Aloha mai kākou,
Up to now Tom and I have tried to tempt all you would-be entrepreneurs out there, hoping you’ll jump into the excitement of a new startup and share that great idea you have with the rest of the world. You can be brave, and know that we support you and want to encourage you. If you are not ready to take the plunge into self-employment, don’t wait to begin planning for the inevitable: There is still much you can do today, to create your future the way you want it to turn out.
Well, what about those of you who have made the jump? Have you been thinking you might not need Tom’s Startup Garden because you have already taken several first steps? The article that Tom has written for Talking Story today is for you --- and I am in this canoe right along with you! Have you really answered all the questions that should hold up the fruiting branches of your entrepreneurial decision tree? Let’s see...

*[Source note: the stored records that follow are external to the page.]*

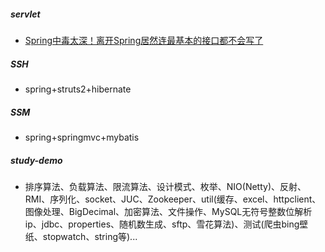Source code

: ##### servlet

- [Spring中毒太深！离开Spring居然连最基本的接口都不会写了](https://mp.weixin.qq.com/s/u9Dhl8vh5DVnOnTSNK7Ckg)


##### SSH

- spring+struts2+hibernate

##### SSM

- spring+springmvc+mybatis

##### study-demo

- 排序算法、负载算法、限流算法、设计模式、枚举、NIO(Netty)、反射、RMI、序列化、socket、JUC、Zookeeper、util(缓存、excel、httpclient、图像处理、BigDecimal、加密算法、文件操作、MySQL无符号整数位解析ip、jdbc、properties、随机数生成、sftp、雪花算法)、测试(爬虫bing壁纸、stopwatch、string等)...
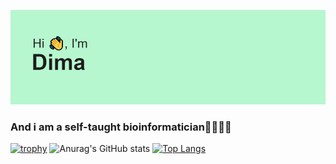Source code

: [![MasterHead](https://github.com/gromdimon/gromdimon/blob/main/header.png)](https://github.com/gromdimon)
### And i am a self-taught bioinformatician🐱‍💻🧑‍🔬 
[![trophy](https://github-profile-trophy.vercel.app/?username=gromdimon)](https://github.com/ryo-ma/github-profile-trophy)
![Anurag's GitHub stats](https://github-readme-stats.vercel.app/api?username=gromdimon&hide=contribs,prs&show_icons=true&theme=gruvbox)         [![Top Langs](https://github-readme-stats.vercel.app/api/top-langs/?username=gromdimon&layout=compact)](https://github.com/anuraghazra/github-readme-stats)
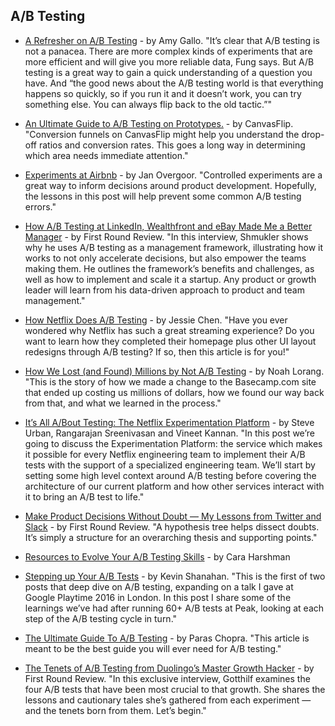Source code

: ## A/B Testing

- [A Refresher on A/B Testing](https://hbr.org/2017/06/a-refresher-on-ab-testing) - by Amy Gallo. "It’s clear that A/B testing is not a panacea. There are more complex kinds of experiments that are more efficient and will give you more reliable data, Fung says. But A/B testing is a great way to gain a quick understanding of a question you have. And “the good news about the A/B testing world is that everything happens so quickly, so if you run it and it doesn’t work, you can try something else. You can always flip back to the old tactic.”"

- [An Ultimate Guide to A/B Testing on Prototypes.](https://uxplanet.org/an-ultimate-guide-to-a-b-testing-on-pre-live-apps-4bd57679e8cc) - by CanvasFlip. "Conversion funnels on CanvasFlip might help you understand the drop-off ratios and conversion rates. This goes a long way in determining which area needs immediate attention."

- [Experiments at Airbnb](https://medium.com/airbnb-engineering/experiments-at-airbnb-e2db3abf39e7) - by Jan Overgoor. "Controlled experiments are a great way to inform decisions around product development. Hopefully, the lessons in this post will help prevent some common A/B testing errors."

- [How A/B Testing at LinkedIn, Wealthfront and eBay Made Me a Better Manager](http://firstround.com/review/how-a-b-testing-at-linkedin-wealthfront-and-ebay-made-me-a-better-manager/) - by First Round Review. "In this interview, Shmukler shows why he uses A/B testing as a management framework, illustrating how it works to not only accelerate decisions, but also empower the teams making them. He outlines the framework’s benefits and challenges, as well as how to implement and scale it a startup. Any product or growth leader will learn from his data-driven approach to product and team management."

- [How Netflix Does A/B Testing](https://uxdesign.cc/how-netflix-does-a-b-testing-87df9f9bf57c) - by Jessie Chen. "Have you ever wondered why Netflix has such a great streaming experience? Do you want to learn how they completed their homepage plus other UI layout redesigns through A/B testing? If so, then this article is for you!"

- [How We Lost (and Found) Millions by Not A/B Testing](https://signalvnoise.com/posts/3945-how-we-lost-and-found-millions-by-not-ab-testing) - by Noah Lorang. "This is the story of how we made a change to the Basecamp.com site that ended up costing us millions of dollars, how we found our way back from that, and what we learned in the process."

- [It’s All A/Bout Testing: The Netflix Experimentation Platform](https://medium.com/netflix-techblog/its-all-a-bout-testing-the-netflix-experimentation-platform-4e1ca458c15) - by Steve Urban, Rangarajan Sreenivasan and Vineet Kannan. "In this post we’re going to discuss the Experimentation Platform: the service which makes it possible for every Netflix engineering team to implement their A/B tests with the support of a specialized engineering team. We’ll start by setting some high level context around A/B testing before covering the architecture of our current platform and how other services interact with it to bring an A/B test to life."

- [Make Product Decisions Without Doubt — My Lessons from Twitter and Slack](http://firstround.com/review/make-product-decisions-without-doubt-my-lessons-from-twitter-and-slack/) - by First Round Review. "A hypothesis tree helps dissect doubts. It’s simply a structure for an overarching thesis and supporting points."

- [Resources to Evolve Your A/B Testing Skills](https://medium.com/@caraharshman/resources-to-evolve-your-a-b-testing-skills-ff60a885f12) - by Cara Harshman

- [Stepping up Your A/B Tests](https://www.mindtheproduct.com/2017/07/stepping-ab-tests/) - by Kevin Shanahan. "This is the first of two posts that deep dive on A/B testing, expanding on a talk I gave at Google Playtime 2016 in London. In this post I share some of the learnings we’ve had after running 60+ A/B tests at Peak, looking at each step of the A/B testing cycle in turn."

- [The Ultimate Guide To A/B Testing](https://www.smashingmagazine.com/2010/06/the-ultimate-guide-to-a-b-testing/) - by Paras Chopra. "This article is meant to be the best guide you will ever need for A/B testing."

- [The Tenets of A/B Testing from Duolingo’s Master Growth Hacker](http://firstround.com/review/the-tenets-of-a-b-testing-from-duolingos-master-growth-hacker/) - by First Round Review. "In this exclusive interview, Gotthilf examines the four A/B tests that have been most crucial to that growth. She shares the lessons and cautionary tales she’s gathered from each experiment — and the tenets born from them. Let’s begin."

Tom writes more for us today.
—Rosa
Unlike Tolstoy’s families, happy startups are not all alike. There’s no one set path that ensures success for any venture, and in fact no two companies can make the same claim to fame. Which is a good thing.

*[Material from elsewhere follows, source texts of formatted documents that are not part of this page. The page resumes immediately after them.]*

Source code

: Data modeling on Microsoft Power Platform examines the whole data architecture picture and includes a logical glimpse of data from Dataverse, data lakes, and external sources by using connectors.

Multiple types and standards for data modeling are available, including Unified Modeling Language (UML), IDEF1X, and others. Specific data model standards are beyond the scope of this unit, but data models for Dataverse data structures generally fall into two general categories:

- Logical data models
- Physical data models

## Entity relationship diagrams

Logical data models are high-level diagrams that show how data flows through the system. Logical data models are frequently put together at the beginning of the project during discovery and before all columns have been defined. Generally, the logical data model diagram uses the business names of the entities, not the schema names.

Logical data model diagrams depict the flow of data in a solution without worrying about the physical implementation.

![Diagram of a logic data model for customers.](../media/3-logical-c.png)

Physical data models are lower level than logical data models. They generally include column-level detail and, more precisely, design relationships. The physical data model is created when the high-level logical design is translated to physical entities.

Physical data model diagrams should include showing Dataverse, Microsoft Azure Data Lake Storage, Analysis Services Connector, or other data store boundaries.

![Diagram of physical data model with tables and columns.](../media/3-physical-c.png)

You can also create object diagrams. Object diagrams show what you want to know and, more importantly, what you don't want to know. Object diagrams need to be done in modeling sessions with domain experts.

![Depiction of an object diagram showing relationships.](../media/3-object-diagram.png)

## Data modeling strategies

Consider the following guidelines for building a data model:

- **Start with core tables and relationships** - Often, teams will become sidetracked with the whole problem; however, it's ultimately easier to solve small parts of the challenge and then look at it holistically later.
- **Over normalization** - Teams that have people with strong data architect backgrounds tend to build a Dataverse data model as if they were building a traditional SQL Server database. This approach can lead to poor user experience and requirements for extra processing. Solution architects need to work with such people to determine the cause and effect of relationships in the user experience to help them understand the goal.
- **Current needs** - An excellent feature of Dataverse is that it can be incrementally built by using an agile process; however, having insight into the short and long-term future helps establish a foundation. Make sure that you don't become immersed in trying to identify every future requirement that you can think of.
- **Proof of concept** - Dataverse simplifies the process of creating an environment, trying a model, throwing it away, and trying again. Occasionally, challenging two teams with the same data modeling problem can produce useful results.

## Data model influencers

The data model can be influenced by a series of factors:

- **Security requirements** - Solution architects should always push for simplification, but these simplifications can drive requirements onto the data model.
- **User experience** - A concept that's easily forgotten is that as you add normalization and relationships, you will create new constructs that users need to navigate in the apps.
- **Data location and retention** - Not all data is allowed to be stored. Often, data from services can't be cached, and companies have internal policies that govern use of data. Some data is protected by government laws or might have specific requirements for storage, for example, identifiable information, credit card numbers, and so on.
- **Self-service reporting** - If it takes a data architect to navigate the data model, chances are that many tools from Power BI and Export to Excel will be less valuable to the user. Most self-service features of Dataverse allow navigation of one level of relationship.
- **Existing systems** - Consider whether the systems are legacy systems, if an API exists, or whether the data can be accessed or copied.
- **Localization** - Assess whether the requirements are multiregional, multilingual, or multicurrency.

Does that mean entrepreneurs should embrace randomness as a strategy and strive to do everything their own way? To sally forth impetuously and make decisions immediately so as to realize their dreams? No. This simply means that there’s an underlying framework, a general timetable and lifecycle that should inform the decisions of any company-builder.
As you grow your startup in an organic process, you must be willing to adapt to market conditions, customer feedback, and the various slings and arrows of entrepreneurial fortune. This calls for confidence, flexibility, and a forward-looking approach.
However, you must also realize that you will be presented with critical choices during the early stages of your startup. Some of these will be explicit, while others will quietly present themselves without tapping you on the shoulder to announce their import and consequence. You must be aware of these choices and their consequences, for while there is no right or wrong answer, you will garner immense control over the company of your choice by understanding these choices when they present themselves. And the key point here is that whether you make these decisions consciously or not, you will be making these choices nonetheless. And there are irrevocable consequences to each.
Starting a business is a process of execution that begins at the moment of conception—when you get that “aha” moment. At the same time, you are often building the groundwork for its success long before the specific enterprise emerges as a named, planned (planned), deliberate and structured set of activities.
There is a science metaphor called late and early binding choices. In some chemical formulas, elements bind together early and cannot be changed later in the process. The same principle applies to startups: once you’ve made a few critical decisions about the company that bind together, you may find it impossible to undo them.
And so dynamic startups must manage the quality of cognitive dissonance—the ability to hold two opposing ideas together, in harmony. Yes, great startups are adaptive, responsive, able to capitalize on opportunities immediately and without limits. Yet these qualities are mitigated and bounded by a set of rules. The founders must still build in financial, technical, and people skills that are aligned with the corporate goals; they must have given the company great flexibility by being extremely disciplined about what cannot change.
Learning in an entrepreneurial setting is a heuristic process. The situation itself teaches you what to do and how to learn. You can only learn how to play the game by being in the game, and you can only figure out how to make one specific decision after having made several others.